If you are really bored, you could read the original post I wrote about the watching of movies on Christmas. But I think this year the lot of winter blockbusters are more appealing than when I started this tradition back in 2009.
For dinner tonight, with any luck, we will dine in State College, Pennsylvania on the traditional Christmas dinner of my people. I cannot recall the year, as my memory for dates has never been very strong, but once before the Fussys found ourselves in State College on Christmas day.
Naturally, we ate dinner at Golden Wok.
Although we had neither the house special fried brown rice nor the salt and pepper pork chop. Both of which sound pretty darn appealing. Hopefully we’ll have some appetite when we arrive, as there will be a carload of leftover pizza for the ride down.

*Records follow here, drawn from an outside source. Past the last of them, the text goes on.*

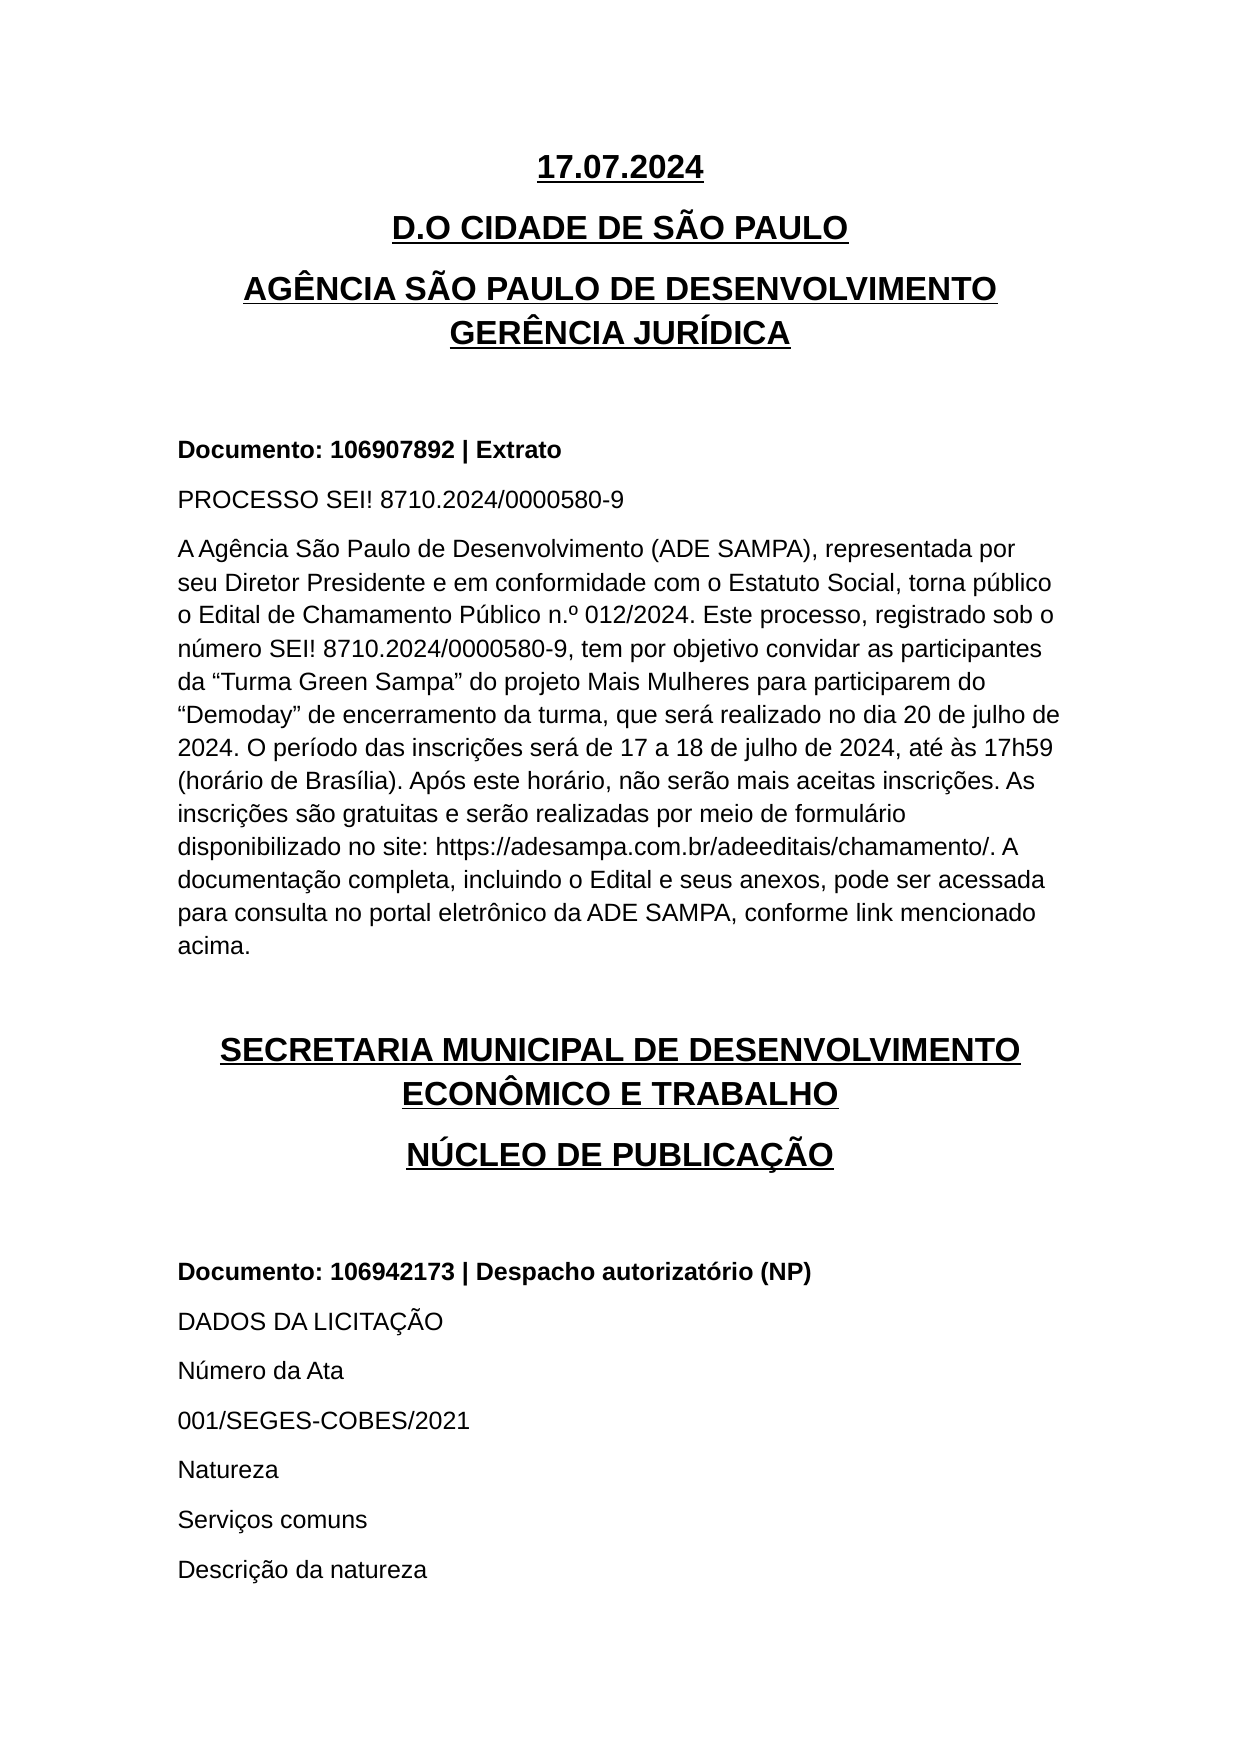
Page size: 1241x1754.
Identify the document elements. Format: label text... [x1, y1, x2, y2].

text AGÊNCIA SÃO PAULO DE DESENVOLVIMENTO GERÊNCIA JURÍDICA [177, 269, 1063, 352]
text Descrição da natureza [177, 1555, 1063, 1584]
text 001/SEGES-COBES/2021 [177, 1406, 1063, 1434]
text Documento: 106942173 | Despacho autorizatório (NP) [177, 1257, 1063, 1286]
text Natureza [177, 1456, 1063, 1484]
text SECRETARIA MUNICIPAL DE DESENVOLVIMENTO ECONÔMICO E TRABALHO [177, 1030, 1063, 1113]
text NÚCLEO DE PUBLICAÇÃO [177, 1135, 1063, 1173]
text DADOS DA LICITAÇÃO [177, 1306, 1063, 1335]
text Serviços comuns [177, 1505, 1063, 1534]
text 17.07.2024 [177, 148, 1063, 186]
text PROCESSO SEI! 8710.2024/0000580-9 [177, 485, 1063, 513]
text A Agência São Paulo de Desenvolvimento (ADE SAMPA), representada por seu Diretor Presidente e em conformidade com o Estatuto Social, torna público o Edital de Chamamento Público n.º 012/2024. Este processo, registrado sob o número SEI! 8710.2024/0000580-9, tem por objetivo convidar as participantes da “Turma Green Sampa” do projeto Mais Mulheres para participarem do “Demoday” de encerramento da turma, que será realizado no dia 20 de julho de 2024. O período das inscrições será de 17 a 18 de julho de 2024, até às 17h59 (horário de Brasília). Após este horário, não serão mais aceitas inscrições. As inscrições são gratuitas e serão realizadas por meio de formulário disponibilizado no site: https://adesampa.com.br/adeeditais/chamamento/. A documentação completa, incluindo o Edital e seus anexos, pode ser acessada para consulta no portal eletrônico da ADE SAMPA, conforme link mencionado acima. [177, 534, 1063, 959]
text D.O CIDADE DE SÃO PAULO [177, 208, 1063, 247]
text Documento: 106907892 | Extrato [177, 435, 1063, 464]
text Número da Ata [177, 1356, 1063, 1385]
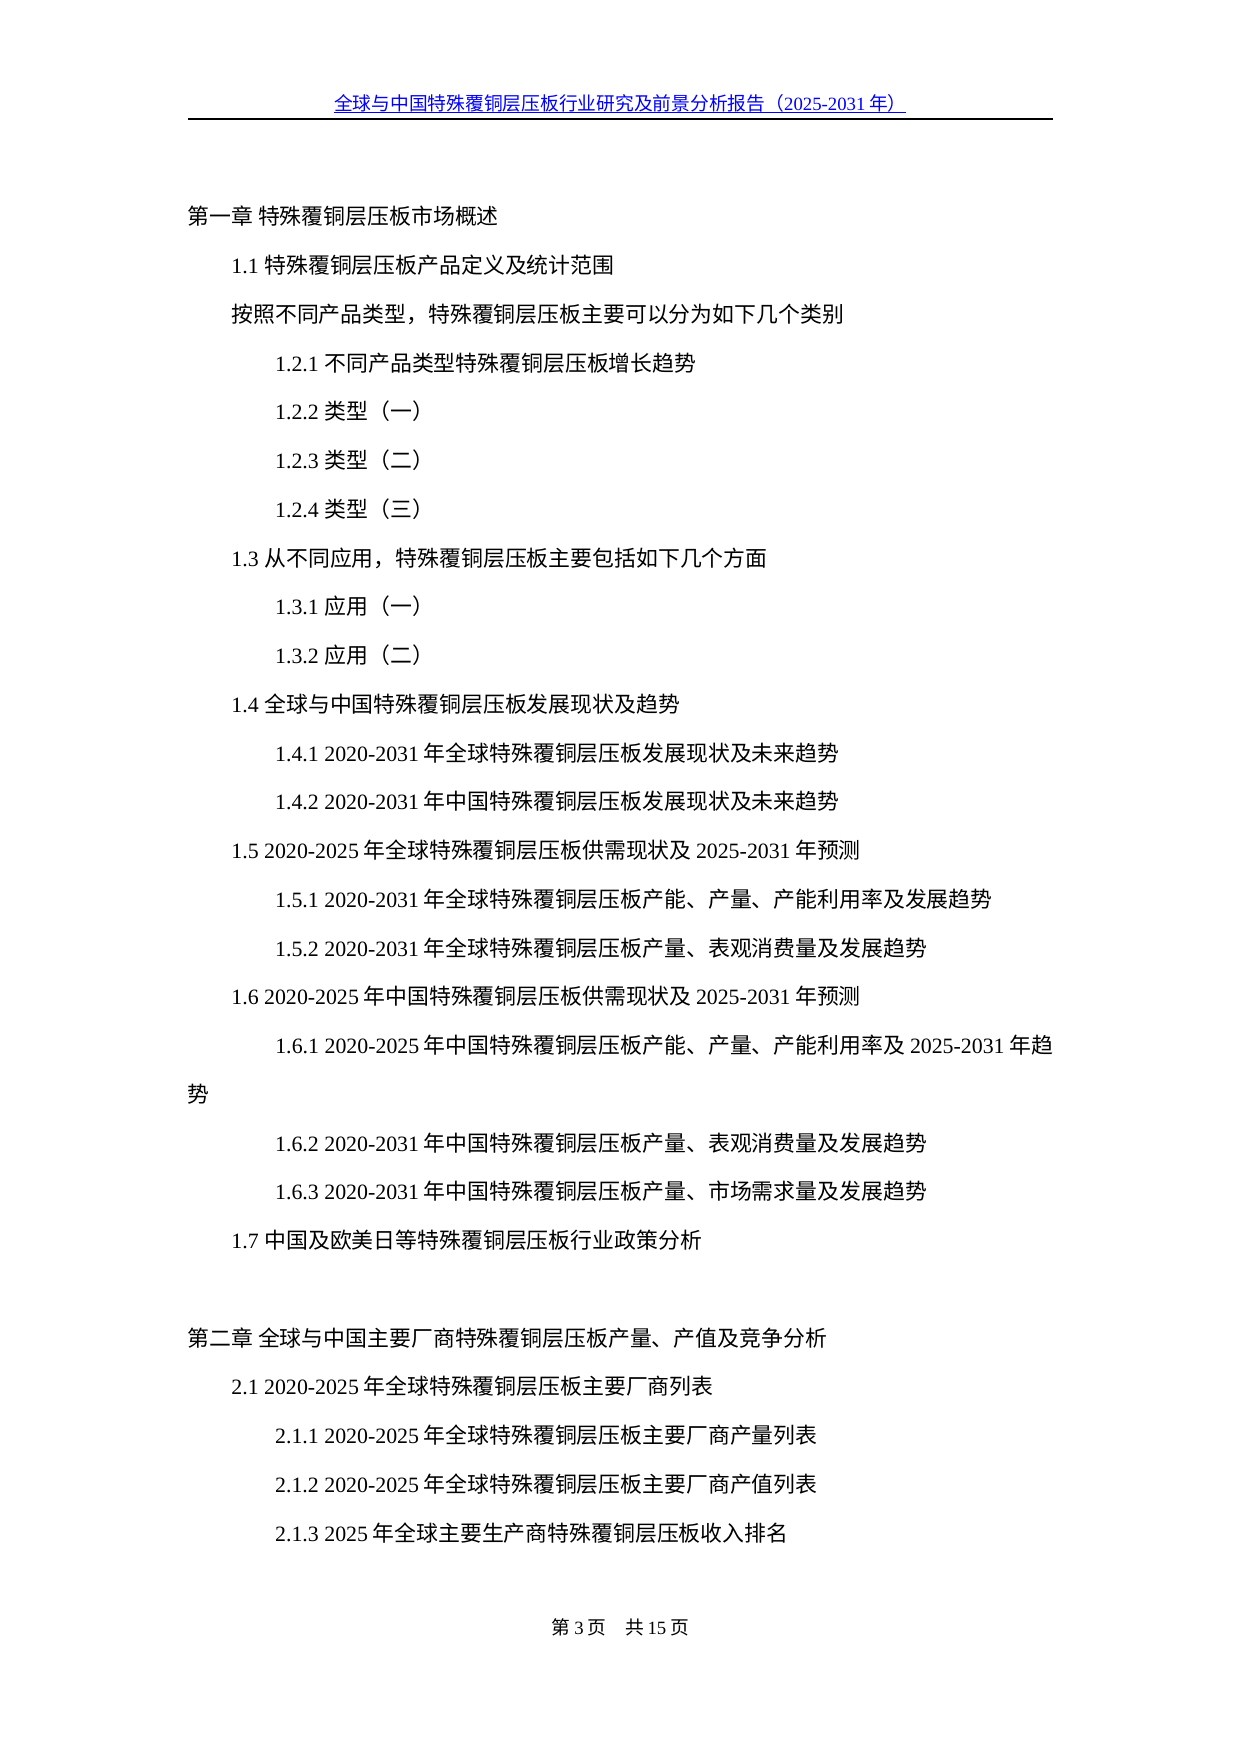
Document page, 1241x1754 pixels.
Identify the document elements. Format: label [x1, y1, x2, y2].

It’s a long story, and not part of the specific holiday tradition. But in honor of Chanukah, last night we ordered a Buffalo chicken pizza, which was topped with fried chicken chunks. That’s the miracle of the oil, baby. And as it would turn out, moving from a large to an extra large pizza is only $1.50. Yes, it’s a bad idea. But it was a bad idea I found irresistible.
Suffice it to say, we have a fair bit of leftovers.
Arriving to Golden Wok with any kind of appetite seems like it will take a Christmas miracle. And that may be a lot to expect for four Jewish travelers. If there were three of us, and we were bearing gifts, that would be one thing. But we’re two adults and two children, bearing little more than a few pairs of clean clothes and a menorah to get us through the rest of Chanukah.
I’m guessing your traditions are a bit different. If you are so inclined, I would love to hear about them, especially the food bits. And if someone in your family insists upon heating the HoneyBaked ham, let’s talk. Maybe we can get that fixed in time for next year.
Ruined hams aside, I hope you and yours have a magnificent holiday.